Landowners Inundate Tax Board Property Taxes Appealed Despite Lowered Appraisals
The property tax debate continues to rage unmuted by the often-criticized $50 million state-financed tax cut, and the center of the debate is the back yard of the property tax’s loudest critic - Kootenai County Commissioner Ron Rankin.
Since the leader of the still unsuccessful One Percent Initiative took office in January, the three-member commission has slashed property valuations by $22 million.
State Tax Commission analyst Alan Dornfest said residential property in the county was appraised for tax purposes at 8 percent below market value in 1996.
Landowners have filed appeals for more tax relief with the state Board of Tax Appeals, spurred by property values that have soared because of the area’s explosive growth.
The state board has received 123 appeals from Kootenai County. Ada County, the state’s largest, has filed only 18. The number from most other counties is under 10.

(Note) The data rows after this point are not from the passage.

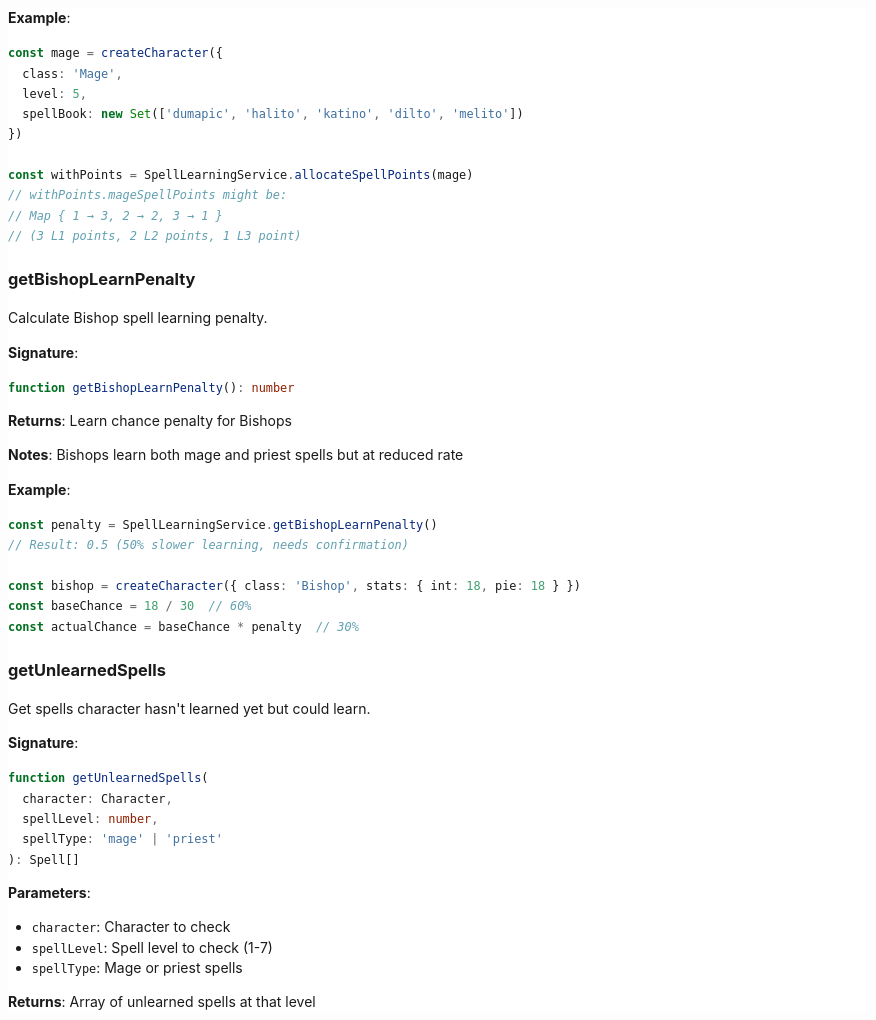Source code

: **Example**:
```typescript
const mage = createCharacter({
  class: 'Mage',
  level: 5,
  spellBook: new Set(['dumapic', 'halito', 'katino', 'dilto', 'melito'])
})

const withPoints = SpellLearningService.allocateSpellPoints(mage)
// withPoints.mageSpellPoints might be:
// Map { 1 → 3, 2 → 2, 3 → 1 }
// (3 L1 points, 2 L2 points, 1 L3 point)
```

### getBishopLearnPenalty

Calculate Bishop spell learning penalty.

**Signature**:
```typescript
function getBishopLearnPenalty(): number
```

**Returns**: Learn chance penalty for Bishops

**Notes**: Bishops learn both mage and priest spells but at reduced rate

**Example**:
```typescript
const penalty = SpellLearningService.getBishopLearnPenalty()
// Result: 0.5 (50% slower learning, needs confirmation)

const bishop = createCharacter({ class: 'Bishop', stats: { int: 18, pie: 18 } })
const baseChance = 18 / 30  // 60%
const actualChance = baseChance * penalty  // 30%
```

### getUnlearnedSpells

Get spells character hasn't learned yet but could learn.

**Signature**:
```typescript
function getUnlearnedSpells(
  character: Character,
  spellLevel: number,
  spellType: 'mage' | 'priest'
): Spell[]
```

**Parameters**:
- `character`: Character to check
- `spellLevel`: Spell level to check (1-7)
- `spellType`: Mage or priest spells

**Returns**: Array of unlearned spells at that level
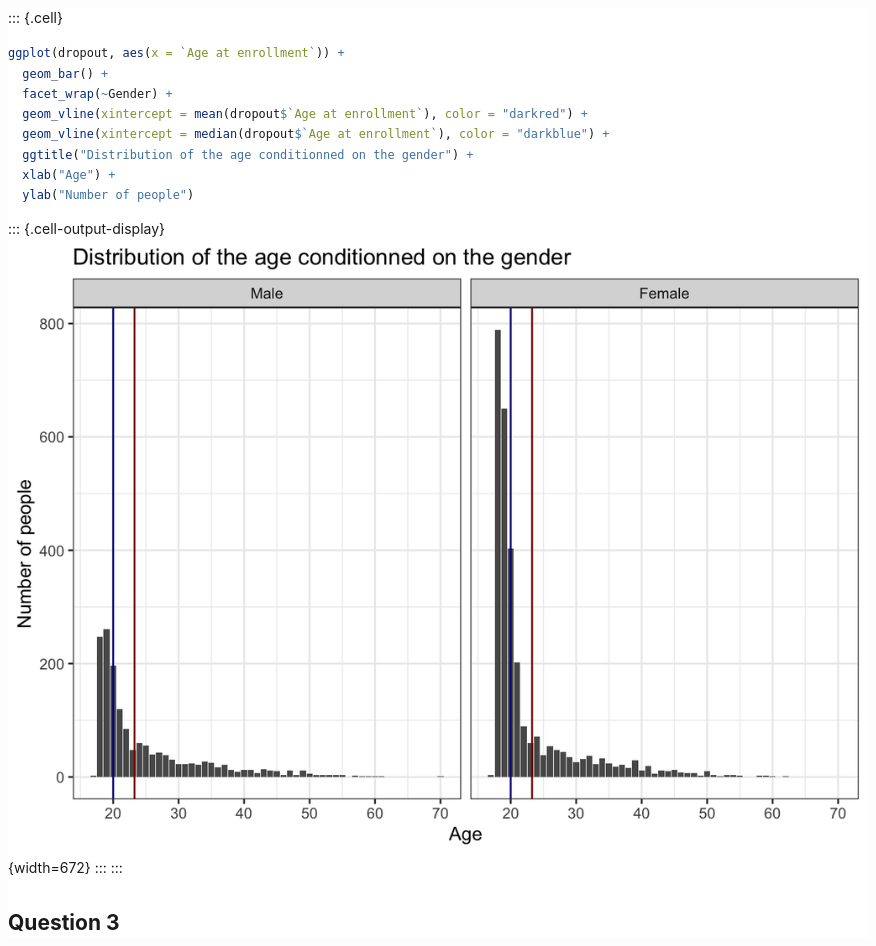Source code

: ::: {.cell}

```{.r .cell-code}
ggplot(dropout, aes(x = `Age at enrollment`)) +
  geom_bar() +
  facet_wrap(~Gender) +
  geom_vline(xintercept = mean(dropout$`Age at enrollment`), color = "darkred") +
  geom_vline(xintercept = median(dropout$`Age at enrollment`), color = "darkblue") +
  ggtitle("Distribution of the age conditionned on the gender") +
  xlab("Age") +
  ylab("Number of people")
```

::: {.cell-output-display}
![The blue and red vertical lines respectively represent the median and the mean of the entire population.](Test_files/figure-html/unnamed-chunk-14-1.png){width=672}
:::
:::


## Question 3

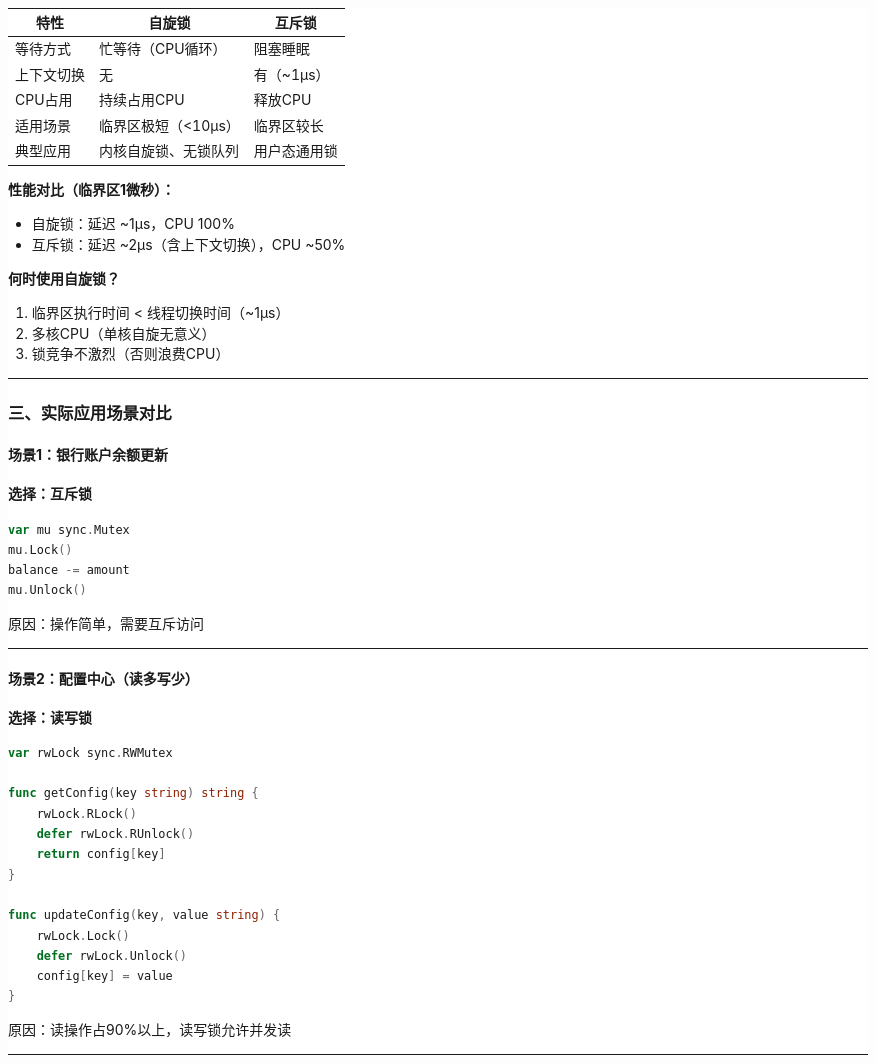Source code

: | 特性 | 自旋锁 | 互斥锁 |
|------|--------|--------|
| 等待方式 | 忙等待（CPU循环） | 阻塞睡眠 |
| 上下文切换 | 无 | 有（~1μs） |
| CPU占用 | 持续占用CPU | 释放CPU |
| 适用场景 | 临界区极短（<10μs） | 临界区较长 |
| 典型应用 | 内核自旋锁、无锁队列 | 用户态通用锁 |

**性能对比（临界区1微秒）：**
- 自旋锁：延迟 ~1μs，CPU 100%
- 互斥锁：延迟 ~2μs（含上下文切换），CPU ~50%

**何时使用自旋锁？**
1. 临界区执行时间 < 线程切换时间（~1μs）
2. 多核CPU（单核自旋无意义）
3. 锁竞争不激烈（否则浪费CPU）

---

### 三、实际应用场景对比

#### 场景1：银行账户余额更新
**选择：互斥锁**
```go
var mu sync.Mutex
mu.Lock()
balance -= amount
mu.Unlock()
```
原因：操作简单，需要互斥访问

---

#### 场景2：配置中心（读多写少）
**选择：读写锁**
```go
var rwLock sync.RWMutex

func getConfig(key string) string {
    rwLock.RLock()
    defer rwLock.RUnlock()
    return config[key]
}

func updateConfig(key, value string) {
    rwLock.Lock()
    defer rwLock.Unlock()
    config[key] = value
}
```
原因：读操作占90%以上，读写锁允许并发读

---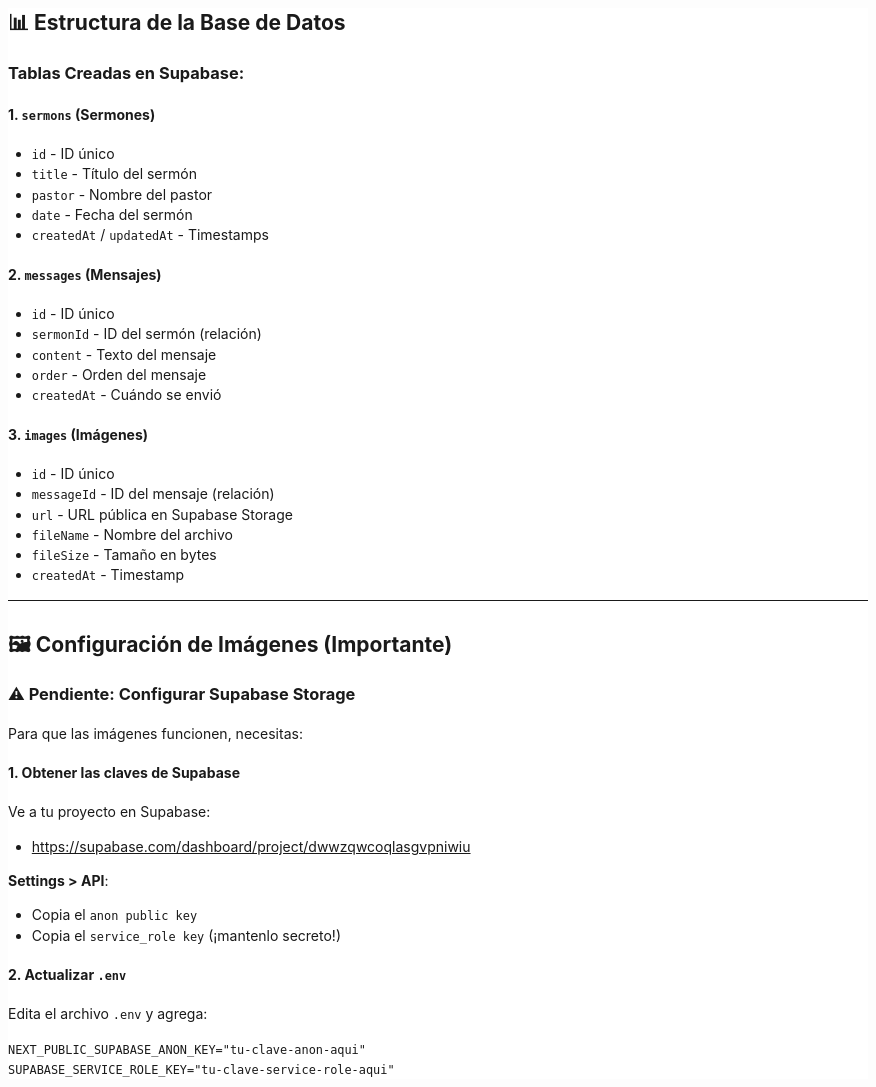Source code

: 
## 📊 Estructura de la Base de Datos

### Tablas Creadas en Supabase:

#### 1. `sermons` (Sermones)
- `id` - ID único
- `title` - Título del sermón
- `pastor` - Nombre del pastor
- `date` - Fecha del sermón
- `createdAt` / `updatedAt` - Timestamps

#### 2. `messages` (Mensajes)
- `id` - ID único
- `sermonId` - ID del sermón (relación)
- `content` - Texto del mensaje
- `order` - Orden del mensaje
- `createdAt` - Cuándo se envió

#### 3. `images` (Imágenes)
- `id` - ID único
- `messageId` - ID del mensaje (relación)
- `url` - URL pública en Supabase Storage
- `fileName` - Nombre del archivo
- `fileSize` - Tamaño en bytes
- `createdAt` - Timestamp

---

## 🖼️ Configuración de Imágenes (Importante)

### ⚠️ Pendiente: Configurar Supabase Storage

Para que las imágenes funcionen, necesitas:

#### 1. Obtener las claves de Supabase

Ve a tu proyecto en Supabase:
- https://supabase.com/dashboard/project/dwwzqwcoqlasgvpniwiu

**Settings > API**:
- Copia el `anon public key`
- Copia el `service_role key` (¡mantenlo secreto!)

#### 2. Actualizar `.env`

Edita el archivo `.env` y agrega:

```env
NEXT_PUBLIC_SUPABASE_ANON_KEY="tu-clave-anon-aqui"
SUPABASE_SERVICE_ROLE_KEY="tu-clave-service-role-aqui"
```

“People say you can’t beat city hall,” said Rankin, a Republican who ran a failed independent bid for governor in 1994. “Well, now the taxpayers have an advocate in city hall.”
Still fighting to substitute state tax money for the more than $150 million in local property taxes now financing public schools, Rankin said he hoped the high rate of tax appeals would jolt state officials into action.
So far, it has only overwhelmed the small appeals board, likely pushing it to seek additional tax money to deal with all the cases.
But Marvin Vandenburg, a former Democratic state lawmaker and now Kootenai County assessor, said land valuation should reflect fair market values as a matter of equity.
And Vandenburg maintained what he called the county commission’s arbitrary reductions in valuations only shift the tax burden to the vast majority of land owners who do not protest values. The commission’s action, he claimed, simply rewarded disgruntled taxpayers who are forcing others to bear part of a their burden.